=== Exercise directions ===
Your copy of the data below must be exact and must leave out all pictures.

=== Records for this exercise ===
┌────────

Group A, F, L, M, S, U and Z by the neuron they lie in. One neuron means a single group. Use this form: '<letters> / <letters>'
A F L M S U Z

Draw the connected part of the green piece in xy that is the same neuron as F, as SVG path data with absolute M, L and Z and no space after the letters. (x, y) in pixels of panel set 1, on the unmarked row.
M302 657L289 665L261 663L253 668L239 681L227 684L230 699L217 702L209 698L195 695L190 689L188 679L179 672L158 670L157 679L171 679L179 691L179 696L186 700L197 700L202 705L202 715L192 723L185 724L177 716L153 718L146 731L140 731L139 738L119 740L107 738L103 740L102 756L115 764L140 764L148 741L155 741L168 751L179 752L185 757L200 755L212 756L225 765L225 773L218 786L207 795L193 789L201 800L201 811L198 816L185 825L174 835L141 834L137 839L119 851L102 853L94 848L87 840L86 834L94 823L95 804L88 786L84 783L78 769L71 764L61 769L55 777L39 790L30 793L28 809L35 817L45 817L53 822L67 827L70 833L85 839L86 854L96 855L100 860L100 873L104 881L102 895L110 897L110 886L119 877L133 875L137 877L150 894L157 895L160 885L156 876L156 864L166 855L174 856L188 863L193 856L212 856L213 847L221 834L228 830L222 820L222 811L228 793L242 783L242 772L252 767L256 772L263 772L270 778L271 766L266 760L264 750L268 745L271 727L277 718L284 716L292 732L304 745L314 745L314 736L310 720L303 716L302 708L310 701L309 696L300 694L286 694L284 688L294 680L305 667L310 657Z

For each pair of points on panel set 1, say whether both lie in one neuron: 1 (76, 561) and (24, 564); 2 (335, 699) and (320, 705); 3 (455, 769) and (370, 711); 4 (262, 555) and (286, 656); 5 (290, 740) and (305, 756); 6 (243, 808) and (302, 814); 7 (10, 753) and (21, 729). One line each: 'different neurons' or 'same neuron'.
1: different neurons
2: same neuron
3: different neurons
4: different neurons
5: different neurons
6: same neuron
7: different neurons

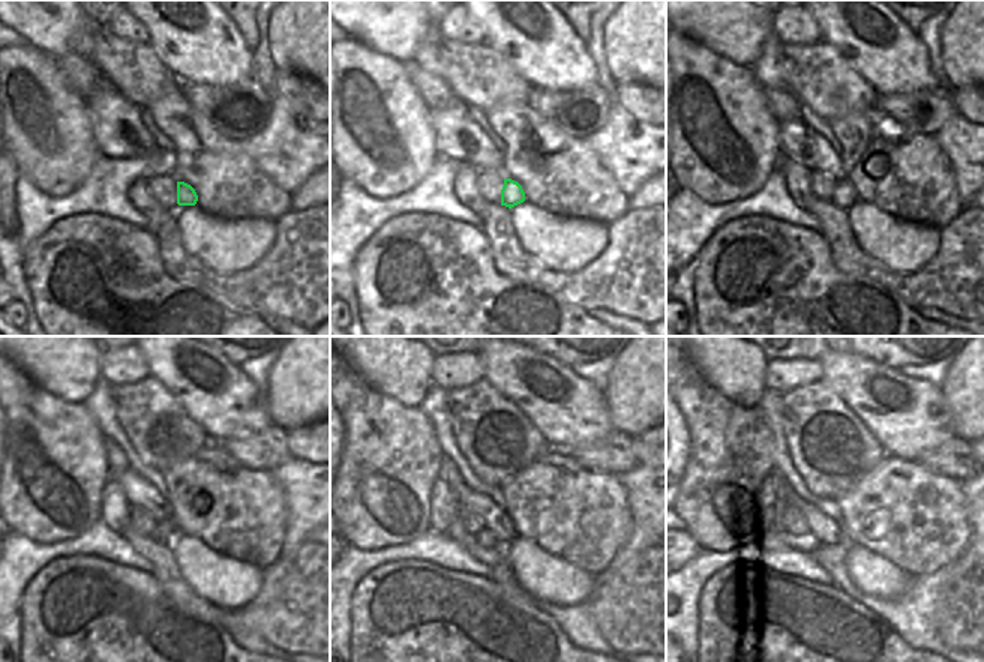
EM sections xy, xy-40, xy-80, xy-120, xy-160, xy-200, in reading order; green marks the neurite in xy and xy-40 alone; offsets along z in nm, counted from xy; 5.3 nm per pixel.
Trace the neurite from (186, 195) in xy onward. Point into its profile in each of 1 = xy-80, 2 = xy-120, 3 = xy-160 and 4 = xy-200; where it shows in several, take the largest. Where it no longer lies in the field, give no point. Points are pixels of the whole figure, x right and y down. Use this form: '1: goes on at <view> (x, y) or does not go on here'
1: goes on at xy-80 (845, 194)
2: goes on at xy-120 (165, 532)
3: goes on at xy-160 (483, 538)
4: goes on at xy-200 (771, 539)

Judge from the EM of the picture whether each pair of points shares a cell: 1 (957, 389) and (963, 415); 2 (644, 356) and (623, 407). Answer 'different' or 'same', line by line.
1: same
2: same

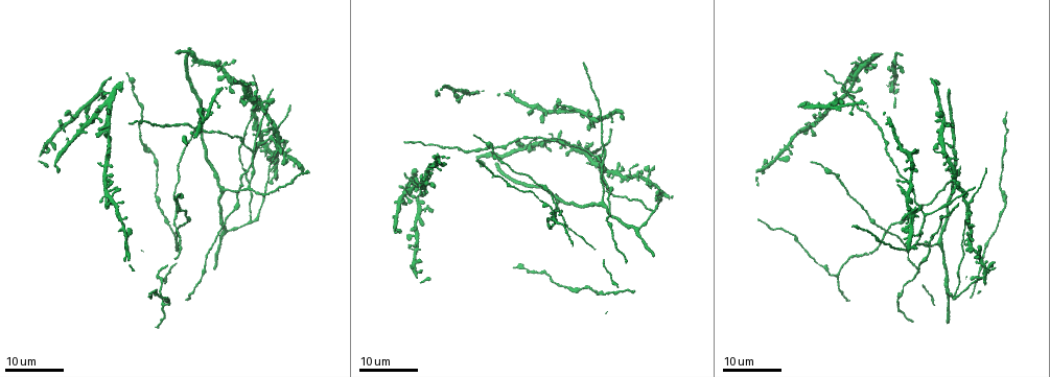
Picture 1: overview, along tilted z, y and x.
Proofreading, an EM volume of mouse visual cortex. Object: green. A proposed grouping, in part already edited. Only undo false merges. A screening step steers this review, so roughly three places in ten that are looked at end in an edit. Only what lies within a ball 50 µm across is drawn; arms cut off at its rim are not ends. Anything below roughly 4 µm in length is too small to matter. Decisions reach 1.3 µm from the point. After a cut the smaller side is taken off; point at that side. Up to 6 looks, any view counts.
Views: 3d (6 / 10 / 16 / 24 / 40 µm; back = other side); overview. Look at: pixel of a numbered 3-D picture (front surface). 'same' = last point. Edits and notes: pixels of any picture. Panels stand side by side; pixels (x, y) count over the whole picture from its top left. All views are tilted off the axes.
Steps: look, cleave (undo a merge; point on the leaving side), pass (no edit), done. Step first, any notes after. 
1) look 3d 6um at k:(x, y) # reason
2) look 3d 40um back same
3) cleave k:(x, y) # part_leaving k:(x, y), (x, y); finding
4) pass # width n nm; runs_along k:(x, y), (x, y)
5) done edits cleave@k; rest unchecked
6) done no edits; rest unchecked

look 3d 16um at 1:(554, 218) # branch point

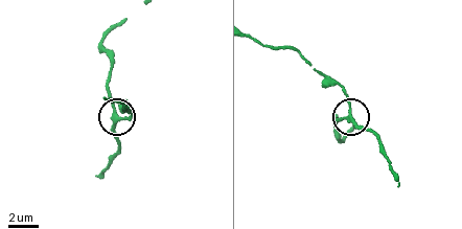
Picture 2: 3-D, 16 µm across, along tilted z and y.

└────────

=== Answer to this exercise ===
Group A, F, L, M, S, U and Z by the neuron they lie in. One neuron means a single group. Use this form: '<letters> / <letters>'
A F L M S U Z

Draw the connected part of the green piece in xy that is the same neuron as F, as SVG path data with absolute M, L and Z and no space after the letters. (x, y) in pixels of panel set 1, on the unmarked row.
M302 657L289 665L261 663L253 668L239 681L227 684L230 699L217 702L209 698L195 695L190 689L188 679L179 672L158 670L157 679L171 679L179 691L179 696L186 700L197 700L202 705L202 715L192 723L185 724L177 716L153 718L146 731L140 731L139 738L119 740L107 738L103 740L102 756L115 764L140 764L148 741L155 741L168 751L179 752L185 757L200 755L212 756L225 765L225 773L218 786L207 795L193 789L201 800L201 811L198 816L185 825L174 835L141 834L137 839L119 851L102 853L94 848L87 840L86 834L94 823L95 804L88 786L84 783L78 769L71 764L61 769L55 777L39 790L30 793L28 809L35 817L45 817L53 822L67 827L70 833L85 839L86 854L96 855L100 860L100 873L104 881L102 895L110 897L110 886L119 877L133 875L137 877L150 894L157 895L160 885L156 876L156 864L166 855L174 856L188 863L193 856L212 856L213 847L221 834L228 830L222 820L222 811L228 793L242 783L242 772L252 767L256 772L263 772L270 778L271 766L266 760L264 750L268 745L271 727L277 718L284 716L292 732L304 745L314 745L314 736L310 720L303 716L302 708L310 701L309 696L300 694L286 694L284 688L294 680L305 667L310 657Z

For each pair of points on panel set 1, say whether both lie in one neuron: 1 (76, 561) and (24, 564); 2 (335, 699) and (320, 705); 3 (455, 769) and (370, 711); 4 (262, 555) and (286, 656); 5 (290, 740) and (305, 756); 6 (243, 808) and (302, 814); 7 (10, 753) and (21, 729). One line each: 'different neurons' or 'same neuron'.
1: different neurons
2: same neuron
3: different neurons
4: different neurons
5: different neurons
6: same neuron
7: different neurons

EM sections xy, xy-40, xy-80, xy-120, xy-160, xy-200, in reading order; green marks the neurite in xy and xy-40 alone; offsets along z in nm, counted from xy; 5.3 nm per pixel.
Trace the neurite from (186, 195) in xy onward. Point into its profile in each of 1 = xy-80, 2 = xy-120, 3 = xy-160 and 4 = xy-200; where it shows in several, take the largest. Where it no longer lies in the field, give no point. Points are pixels of the whole figure, x right and y down. Use this form: '1: goes on at <view> (x, y) or does not go on here'
1: goes on at xy-80 (845, 194)
2: goes on at xy-120 (165, 532)
3: goes on at xy-160 (483, 538)
4: goes on at xy-200 (771, 539)

Judge from the EM of the picture whether each pair of points shares a cell: 1 (957, 389) and (963, 415); 2 (644, 356) and (623, 407). Answer 'different' or 'same', line by line.
1: same
2: same

Picture 1: overview, along tilted z, y and x.
Proofreading, an EM volume of mouse visual cortex. Object: green. A proposed grouping, in part already edited. Only undo false merges. A screening step steers this review, so roughly three places in ten that are looked at end in an edit. Only what lies within a ball 50 µm across is drawn; arms cut off at its rim are not ends. Anything below roughly 4 µm in length is too small to matter. Decisions reach 1.3 µm from the point. After a cut the smaller side is taken off; point at that side. Up to 6 looks, any view counts.
Views: 3d (6 / 10 / 16 / 24 / 40 µm; back = other side); overview. Look at: pixel of a numbered 3-D picture (front surface). 'same' = last point. Edits and notes: pixels of any picture. Panels stand side by side; pixels (x, y) count over the whole picture from its top left. All views are tilted off the axes.
Steps: look, cleave (undo a merge; point on the leaving side), pass (no edit), done. Step first, any notes after. 
1) look 3d 6um at k:(x, y) # reason
2) look 3d 40um back same
3) cleave k:(x, y) # part_leaving k:(x, y), (x, y); finding
4) pass # width n nm; runs_along k:(x, y), (x, y)
5) done edits cleave@k; rest unchecked
6) done no edits; rest unchecked

look 3d 16um at 1:(554, 218) # branch point

Picture 2: 3-D, 16 µm across, along tilted z and y.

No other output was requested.